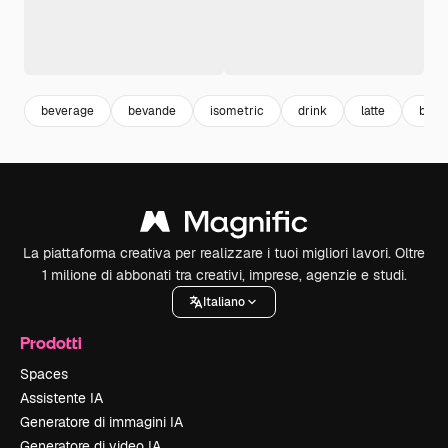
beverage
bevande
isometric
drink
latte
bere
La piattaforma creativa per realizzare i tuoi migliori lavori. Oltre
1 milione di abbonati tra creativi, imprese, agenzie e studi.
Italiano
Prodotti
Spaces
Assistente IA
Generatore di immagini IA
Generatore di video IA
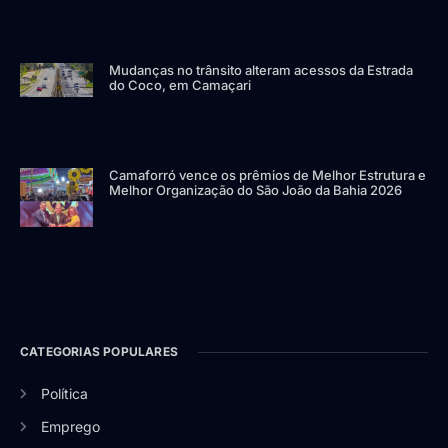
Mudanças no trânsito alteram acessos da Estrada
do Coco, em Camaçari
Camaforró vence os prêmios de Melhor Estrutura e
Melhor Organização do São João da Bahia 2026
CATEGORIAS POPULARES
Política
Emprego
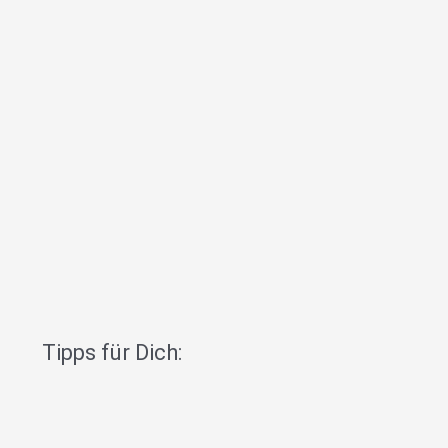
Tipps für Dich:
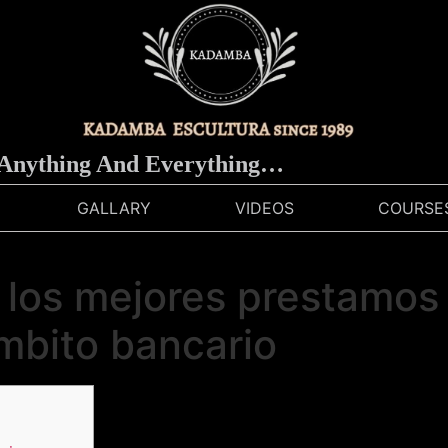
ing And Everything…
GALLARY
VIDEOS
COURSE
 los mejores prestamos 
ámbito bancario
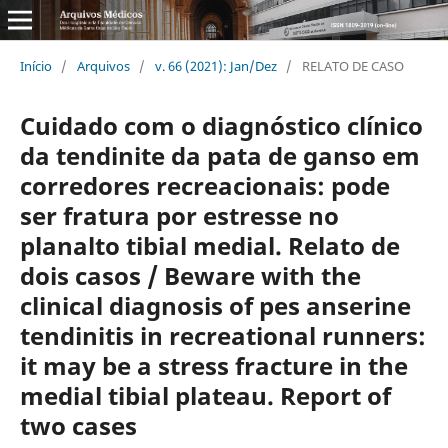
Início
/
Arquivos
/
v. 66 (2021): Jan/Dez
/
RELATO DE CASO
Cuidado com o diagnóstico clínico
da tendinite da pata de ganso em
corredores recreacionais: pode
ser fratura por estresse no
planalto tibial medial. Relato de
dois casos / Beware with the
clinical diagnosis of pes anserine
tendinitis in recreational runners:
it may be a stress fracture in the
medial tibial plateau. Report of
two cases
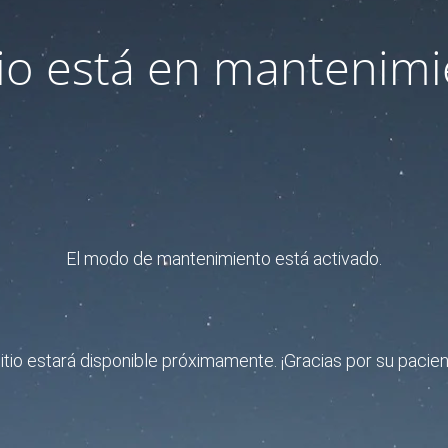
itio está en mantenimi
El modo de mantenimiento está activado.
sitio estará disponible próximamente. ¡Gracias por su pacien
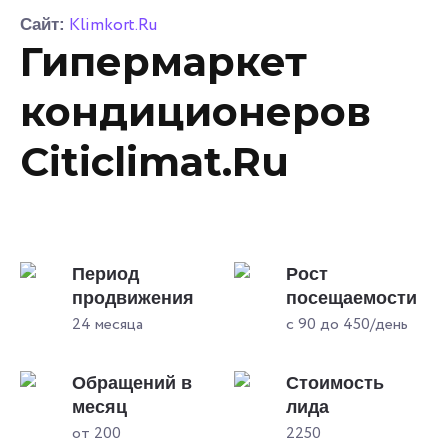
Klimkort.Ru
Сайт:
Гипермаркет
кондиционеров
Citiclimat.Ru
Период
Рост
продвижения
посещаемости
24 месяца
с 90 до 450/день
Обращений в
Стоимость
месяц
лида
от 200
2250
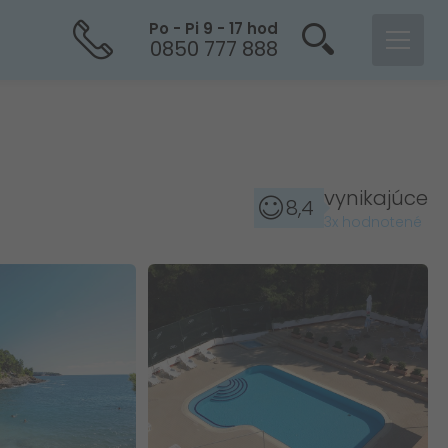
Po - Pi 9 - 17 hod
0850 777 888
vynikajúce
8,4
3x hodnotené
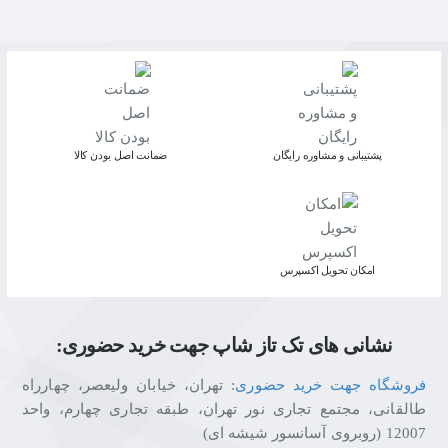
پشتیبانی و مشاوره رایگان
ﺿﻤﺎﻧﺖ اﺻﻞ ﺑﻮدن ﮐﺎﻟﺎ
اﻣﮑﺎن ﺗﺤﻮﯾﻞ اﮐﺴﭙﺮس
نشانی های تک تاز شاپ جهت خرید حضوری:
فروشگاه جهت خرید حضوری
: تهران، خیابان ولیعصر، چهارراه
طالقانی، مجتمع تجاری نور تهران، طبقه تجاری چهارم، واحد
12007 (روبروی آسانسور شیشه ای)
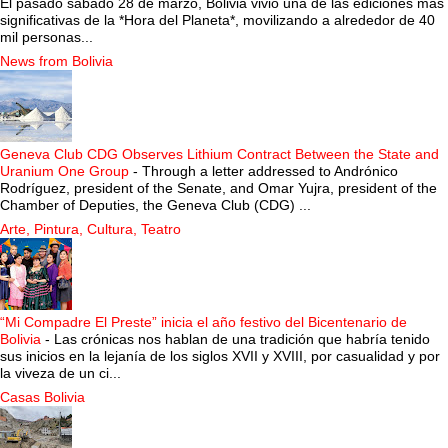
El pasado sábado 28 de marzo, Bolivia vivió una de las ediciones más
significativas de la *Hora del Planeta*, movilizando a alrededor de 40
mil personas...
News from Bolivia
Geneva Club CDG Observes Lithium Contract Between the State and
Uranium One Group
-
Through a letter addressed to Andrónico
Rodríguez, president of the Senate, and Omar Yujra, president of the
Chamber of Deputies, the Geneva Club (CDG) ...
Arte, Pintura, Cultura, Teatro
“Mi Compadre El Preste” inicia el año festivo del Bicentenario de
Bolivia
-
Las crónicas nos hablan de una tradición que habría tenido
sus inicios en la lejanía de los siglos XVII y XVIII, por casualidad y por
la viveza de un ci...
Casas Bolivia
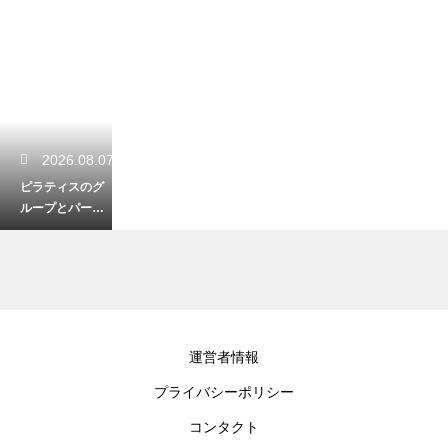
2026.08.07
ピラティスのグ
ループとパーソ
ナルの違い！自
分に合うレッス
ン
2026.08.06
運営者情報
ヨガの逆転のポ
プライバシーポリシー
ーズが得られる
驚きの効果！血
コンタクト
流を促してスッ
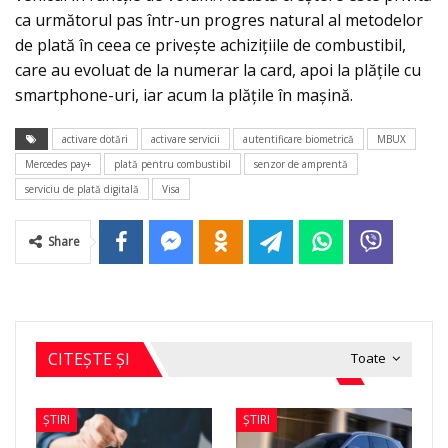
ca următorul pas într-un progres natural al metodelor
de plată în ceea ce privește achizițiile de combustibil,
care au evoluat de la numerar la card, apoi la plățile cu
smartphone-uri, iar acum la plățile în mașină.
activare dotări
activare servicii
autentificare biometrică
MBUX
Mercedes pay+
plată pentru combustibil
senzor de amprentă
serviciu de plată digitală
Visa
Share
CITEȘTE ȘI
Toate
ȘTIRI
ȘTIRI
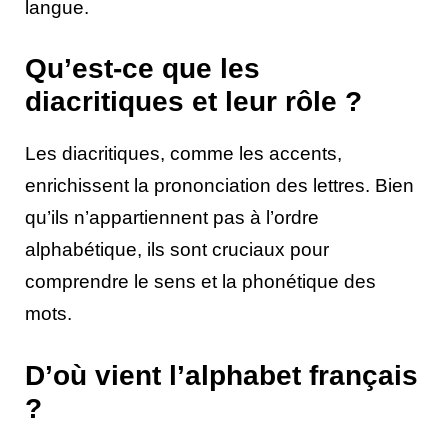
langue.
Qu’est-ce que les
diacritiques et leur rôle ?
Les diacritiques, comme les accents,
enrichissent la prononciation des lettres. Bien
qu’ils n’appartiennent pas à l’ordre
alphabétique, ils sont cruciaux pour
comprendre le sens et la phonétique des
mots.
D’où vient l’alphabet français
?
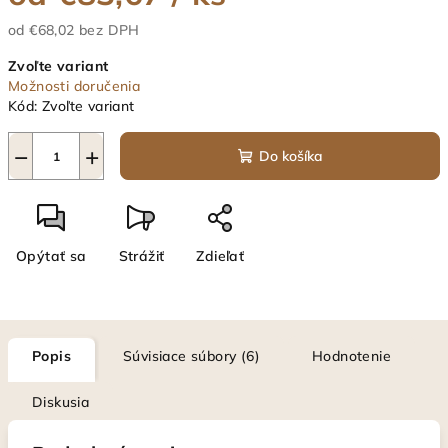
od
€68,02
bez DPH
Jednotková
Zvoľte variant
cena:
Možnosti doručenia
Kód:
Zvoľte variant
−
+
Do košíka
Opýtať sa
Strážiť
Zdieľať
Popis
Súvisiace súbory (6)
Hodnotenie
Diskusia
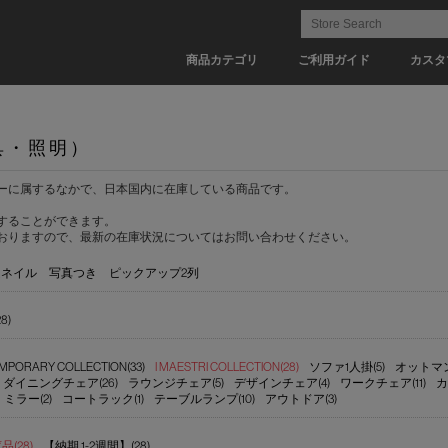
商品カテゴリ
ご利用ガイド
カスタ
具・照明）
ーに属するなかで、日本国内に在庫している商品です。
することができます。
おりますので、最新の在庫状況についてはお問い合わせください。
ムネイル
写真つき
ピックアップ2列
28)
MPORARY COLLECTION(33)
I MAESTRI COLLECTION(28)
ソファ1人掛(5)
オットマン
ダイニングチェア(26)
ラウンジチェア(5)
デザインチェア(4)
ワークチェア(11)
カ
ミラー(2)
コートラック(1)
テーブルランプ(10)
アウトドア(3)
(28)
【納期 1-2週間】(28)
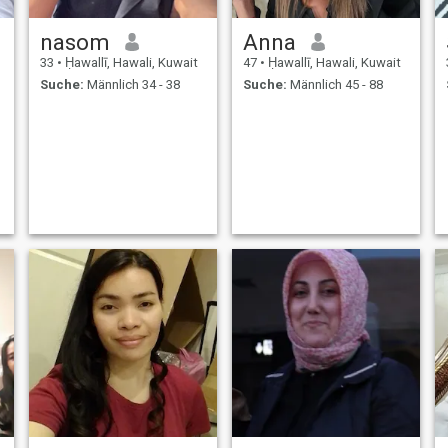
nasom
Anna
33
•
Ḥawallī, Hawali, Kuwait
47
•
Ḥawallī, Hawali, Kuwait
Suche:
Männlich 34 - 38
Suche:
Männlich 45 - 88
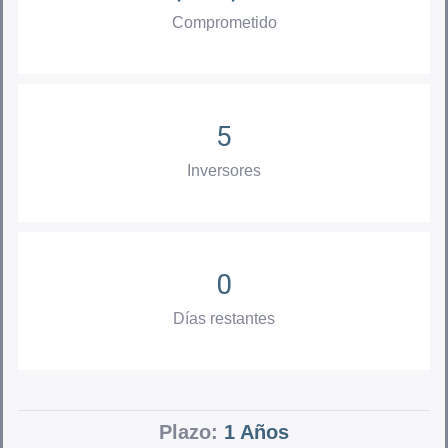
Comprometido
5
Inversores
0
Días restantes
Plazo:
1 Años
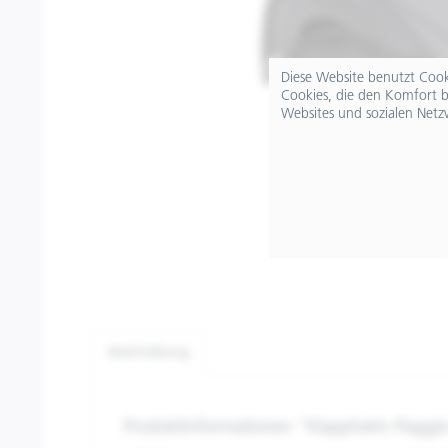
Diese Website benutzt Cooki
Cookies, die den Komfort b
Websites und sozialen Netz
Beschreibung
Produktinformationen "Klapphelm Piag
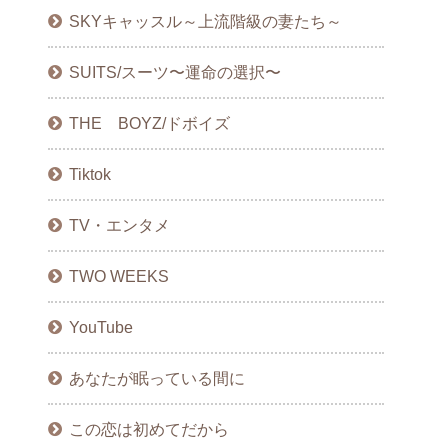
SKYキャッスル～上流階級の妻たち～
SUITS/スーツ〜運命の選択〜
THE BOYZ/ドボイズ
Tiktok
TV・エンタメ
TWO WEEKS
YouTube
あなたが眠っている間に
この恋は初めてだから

__Action item__
Scan the lines above for the word "Geneva", then copy each line that has it.

__The answer__
Geneva Club CDG Observes Lithium Contract Between the State and
Chamber of Deputies, the Geneva Club (CDG) ...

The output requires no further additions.